Our present context places increasing burden on organisations to evolve and align. Complex supply chains, international collaborations, cross-sector partnerships, and interdisciplinary research all require people who can think and act across divides. Meanwhile, institutions face pressures they were not built to absorb: technological acceleration, ecological disruption, demographic shifts, cultural dispersion, geopolitical fragmentation, and the erosion of trust.

In such conditions, traditional forms of organisation struggle. The structures that once promised stability, with hierarchies, departments, plans, have become brittle under the weight of complexity and external turbulence. The consequence is a pressing need for evolution and adaptation, in organisations and the broader social system.

This is where shapeshifters might play a critical role. Except – our dominant models are ill-suited to them. Our ways of thinking about labour were shaped in a more stable world, whether it ever existed or not. We reward outputs over alignment, growth over clarity, direct managerial responsibilities over cross-functional coordination. As a result, those who work in-between often find themselves undervalued or misunderstood: magic pixie dream workers expected to perform miracles of alignment ‘as a factor of who they are’, without much recognition for the skills or the strain involved.

The consequences are systemic. When connective work is unseen, it is under-supported. The end result: organisations and societies are less capable of adapting.

Organisations love clarity: clear roles, clear reporting lines, clear outcomes. So do funding bodies, governments, bankers and investors, impact-minded and otherwise. Fair enough: clarity is a wonderful thing. At least, as long as it’s part of an effort to understand what is. Not so when our eagerness for clarity results in us adopting a simplistic, partial model of the world that only feels clear only because it obscures critical elements of a messy reality.

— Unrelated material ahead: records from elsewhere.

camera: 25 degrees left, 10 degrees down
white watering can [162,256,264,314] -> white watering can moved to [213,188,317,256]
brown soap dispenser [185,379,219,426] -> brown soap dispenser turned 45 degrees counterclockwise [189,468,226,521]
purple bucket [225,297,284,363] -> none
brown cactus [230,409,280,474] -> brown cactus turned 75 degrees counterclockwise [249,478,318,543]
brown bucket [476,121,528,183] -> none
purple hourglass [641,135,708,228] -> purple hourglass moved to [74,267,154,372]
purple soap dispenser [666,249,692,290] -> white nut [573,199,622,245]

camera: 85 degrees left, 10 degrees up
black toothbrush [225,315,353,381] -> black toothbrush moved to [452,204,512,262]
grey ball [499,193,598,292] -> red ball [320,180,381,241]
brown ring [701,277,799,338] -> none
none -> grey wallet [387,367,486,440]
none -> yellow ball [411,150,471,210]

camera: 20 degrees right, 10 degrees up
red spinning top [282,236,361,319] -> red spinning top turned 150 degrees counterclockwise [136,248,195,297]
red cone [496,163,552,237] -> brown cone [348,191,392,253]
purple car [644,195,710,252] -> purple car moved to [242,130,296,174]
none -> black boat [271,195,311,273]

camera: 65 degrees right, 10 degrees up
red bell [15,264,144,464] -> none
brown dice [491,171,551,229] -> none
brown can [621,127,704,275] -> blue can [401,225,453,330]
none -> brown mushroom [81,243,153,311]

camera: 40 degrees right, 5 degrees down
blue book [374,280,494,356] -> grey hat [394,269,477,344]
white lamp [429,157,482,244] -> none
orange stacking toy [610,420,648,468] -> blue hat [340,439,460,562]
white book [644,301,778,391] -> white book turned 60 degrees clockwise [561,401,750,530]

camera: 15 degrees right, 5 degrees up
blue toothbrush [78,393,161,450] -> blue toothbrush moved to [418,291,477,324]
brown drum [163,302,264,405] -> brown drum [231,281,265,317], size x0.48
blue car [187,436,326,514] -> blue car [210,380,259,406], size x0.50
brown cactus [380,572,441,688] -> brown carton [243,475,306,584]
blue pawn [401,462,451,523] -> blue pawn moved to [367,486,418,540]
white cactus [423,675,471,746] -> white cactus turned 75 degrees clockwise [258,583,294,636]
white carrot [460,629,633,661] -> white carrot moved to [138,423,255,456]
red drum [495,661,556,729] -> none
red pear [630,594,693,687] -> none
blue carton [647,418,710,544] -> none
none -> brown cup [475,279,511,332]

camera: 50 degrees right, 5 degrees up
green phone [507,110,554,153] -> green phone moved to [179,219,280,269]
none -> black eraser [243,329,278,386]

Our leading assumption is that there is no clear language or model to describe what shapeshifters do. Or if there is, it’s hidden, dispersed, and not widely adopted.

Instead of clear language, what we do have is a whole bunch of metaphors. When we speak aout them, we will say that shapeshifters do the work ‘in-between’, that they operate ‘in the gaps’ between functions, hierarchies, time horizons. They ‘translate across differences’, and ‘make connections that allow the system to evolve’. What does this mean practically? As we spoke to shapeshifters and tracked their work, informally and through conversations, we heard of them being ‘the glue’ or ‘the bridge’, serving as ‘connective tissue’ and ‘building common ground’ for ‘collective sense making’ or ‘ecosystem orchestration’. Right, what does any of this mean??

The common expression ‘what do you do’ is ambivalent. It is for the obvious reason that you might name your role, your company, the sector you work in, or any combination of those, with various level of granularity. But also, more fundamentally, because the question ‘what you do’ prompts two different types of answers.

For professions that are well-known, well-defined and well-understood, there is a sort of short-circuit between the two. The goal is perceived as self-evident, and the activities as self-evidently supporting the goal. This is what we understand for ‘I’m a teacher, I’m a lawyer, I’m a doctor, I’m a carpenter’. We know what those people do, and why. We’ve read about it, we’ve heard about it, we’ve seen it in the movies.

In the case of shapeshifters, both lack clarity. It’s not clear what the function of a shapeshifter is within a system or an organisation, i.e. ‘what happens as a result of them doing what they do, and why is it useful’. But also, the process they follow, i.e. ‘this outcome seems great, but how would anyone even begin to make it happen?’

In short, we’re not quite sure what shapeshifters do, why it matters, whether it works, nor even what the difference is between a good or a bad shapeshifter.